(Task details):
Lines from the material below that hold the string "pixels" are what is needed; copy each of them.

(Task input):

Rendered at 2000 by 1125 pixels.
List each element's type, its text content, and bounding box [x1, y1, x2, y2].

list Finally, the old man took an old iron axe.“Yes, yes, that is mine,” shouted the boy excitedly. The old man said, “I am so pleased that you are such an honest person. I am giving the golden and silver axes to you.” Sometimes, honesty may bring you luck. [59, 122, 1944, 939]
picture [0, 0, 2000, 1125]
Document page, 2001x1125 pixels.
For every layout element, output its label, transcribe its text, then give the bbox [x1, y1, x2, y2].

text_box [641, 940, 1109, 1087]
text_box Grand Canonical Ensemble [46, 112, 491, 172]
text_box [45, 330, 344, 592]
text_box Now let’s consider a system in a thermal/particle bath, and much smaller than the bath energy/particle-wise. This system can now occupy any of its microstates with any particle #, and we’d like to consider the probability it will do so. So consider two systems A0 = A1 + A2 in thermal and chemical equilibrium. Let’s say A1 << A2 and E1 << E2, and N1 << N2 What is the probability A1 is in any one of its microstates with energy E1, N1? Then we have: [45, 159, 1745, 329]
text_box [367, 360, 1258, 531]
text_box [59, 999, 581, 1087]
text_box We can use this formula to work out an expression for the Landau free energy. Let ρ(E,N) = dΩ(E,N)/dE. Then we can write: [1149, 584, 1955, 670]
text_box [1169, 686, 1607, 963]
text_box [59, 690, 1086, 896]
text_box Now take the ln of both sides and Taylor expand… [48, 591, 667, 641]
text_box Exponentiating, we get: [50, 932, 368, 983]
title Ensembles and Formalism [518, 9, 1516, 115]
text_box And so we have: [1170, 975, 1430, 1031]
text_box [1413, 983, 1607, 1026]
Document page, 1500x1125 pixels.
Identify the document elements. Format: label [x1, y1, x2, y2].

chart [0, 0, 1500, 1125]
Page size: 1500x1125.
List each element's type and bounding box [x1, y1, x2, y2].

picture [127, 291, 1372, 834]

(Result of the task):
Rendered at 2000 by 1125 pixels.
Document page, 2001x1125 pixels.
Document page, 1500x1125 pixels.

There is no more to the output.